Inhibition of Na+/K(+)-ATPase by phenoxyl radicals of etoposide (VP-16): role of sulfhydryls oxidation.

In the present work, we studied the effects of phenoxyl radicals, generated by tyrosinase-catalyzed oxidation of a phenolic antitumor drug, Etoposide (VP-16), on a purified dog kidney Na+/K(+)-ATPase by characterizing interactions of VP-16 phenoxyl radicals with the enzyme's SH-groups by ESR and correlating the loss of the enzymatic activity with the oxidation of its SH-groups, and oxidation of VP-16. VP-16/tyrosinase caused inhibition of Na+/K(+)-ATPase which was dependent on the incubation time and concentration of tyrosinase. The inhibition of Na+/K(+)-ATPase was accompanied by a decrease of DTNB (5,5'-dithiobis-(2-nitrobenzoic acid)-titratable SH-groups. In the presence of Na+/K(+)-ATPase, a typical ESR signal of the VP-16 phenoxyl radical could be observed only following a lag period the duration of which was proportional to the concentration of the Na+/K(+)-ATPase added.
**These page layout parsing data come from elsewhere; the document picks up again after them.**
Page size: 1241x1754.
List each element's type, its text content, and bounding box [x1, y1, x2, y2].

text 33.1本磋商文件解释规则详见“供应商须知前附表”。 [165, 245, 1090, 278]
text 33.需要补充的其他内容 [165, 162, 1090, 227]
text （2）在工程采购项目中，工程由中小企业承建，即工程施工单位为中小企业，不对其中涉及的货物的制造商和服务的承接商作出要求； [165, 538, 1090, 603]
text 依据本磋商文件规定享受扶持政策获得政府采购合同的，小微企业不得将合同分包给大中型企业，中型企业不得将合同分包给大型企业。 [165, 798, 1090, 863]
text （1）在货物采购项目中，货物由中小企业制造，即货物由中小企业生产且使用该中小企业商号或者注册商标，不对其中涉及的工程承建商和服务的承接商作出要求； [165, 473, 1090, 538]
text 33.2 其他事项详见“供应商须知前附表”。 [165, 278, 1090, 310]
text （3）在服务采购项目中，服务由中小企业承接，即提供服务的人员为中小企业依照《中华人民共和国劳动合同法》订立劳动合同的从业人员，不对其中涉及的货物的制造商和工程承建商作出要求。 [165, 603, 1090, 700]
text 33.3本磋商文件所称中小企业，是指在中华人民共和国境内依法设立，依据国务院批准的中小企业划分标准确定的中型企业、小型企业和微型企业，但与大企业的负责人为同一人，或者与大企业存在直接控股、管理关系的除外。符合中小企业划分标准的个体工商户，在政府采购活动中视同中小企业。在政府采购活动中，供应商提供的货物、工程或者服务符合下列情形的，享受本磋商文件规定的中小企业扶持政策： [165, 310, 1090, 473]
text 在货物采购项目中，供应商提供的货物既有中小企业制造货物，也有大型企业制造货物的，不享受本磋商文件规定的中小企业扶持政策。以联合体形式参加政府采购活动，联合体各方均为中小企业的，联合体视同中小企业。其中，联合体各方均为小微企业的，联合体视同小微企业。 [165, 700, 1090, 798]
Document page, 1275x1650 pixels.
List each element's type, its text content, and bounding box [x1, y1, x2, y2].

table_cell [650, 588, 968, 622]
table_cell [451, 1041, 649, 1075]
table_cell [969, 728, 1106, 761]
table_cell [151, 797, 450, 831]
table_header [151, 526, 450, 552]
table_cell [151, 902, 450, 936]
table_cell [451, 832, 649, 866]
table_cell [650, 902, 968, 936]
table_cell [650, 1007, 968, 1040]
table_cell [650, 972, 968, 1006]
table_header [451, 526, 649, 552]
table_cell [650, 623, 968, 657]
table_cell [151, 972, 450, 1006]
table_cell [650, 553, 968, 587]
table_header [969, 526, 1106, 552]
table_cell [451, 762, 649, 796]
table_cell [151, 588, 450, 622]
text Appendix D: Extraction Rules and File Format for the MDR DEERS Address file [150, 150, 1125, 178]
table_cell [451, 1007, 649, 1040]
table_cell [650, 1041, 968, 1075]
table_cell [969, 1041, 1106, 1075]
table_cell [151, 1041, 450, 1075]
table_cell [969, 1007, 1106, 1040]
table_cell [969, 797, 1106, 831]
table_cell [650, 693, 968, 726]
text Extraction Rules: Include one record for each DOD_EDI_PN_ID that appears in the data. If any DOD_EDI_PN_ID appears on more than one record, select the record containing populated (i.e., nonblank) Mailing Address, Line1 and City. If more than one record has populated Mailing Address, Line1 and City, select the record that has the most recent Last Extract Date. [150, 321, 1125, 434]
Our HPLC measurements demonstrated that Na+/K(+)-ATPase protected VP-16 against tyrosinase-catalyzed oxidation. Combined these results suggest that redox-cycling of VP-16/VP-16 phenoxyl radical by SH-groups of Na+/K(+)-ATPase occurred. Ascorbate which is known to reduce the VP-16 phenoxyl radicals, protected the enzyme against inactivation, prevented oxidation of the enzyme's SH-groups. Reduction of VP-16 phenoxyl radicals by ascorbate was directly observed by the semidehydroascorbyl radical signal in the ESR spectra. VP-16 phenoxyl radical-induced oxidation of sulfhydryls and inhibition of the Na+/K(+)-ATPase may be responsible for at least some of its clinical side effects (e.g., cardiotoxicity) which can be prevented by ascorbate.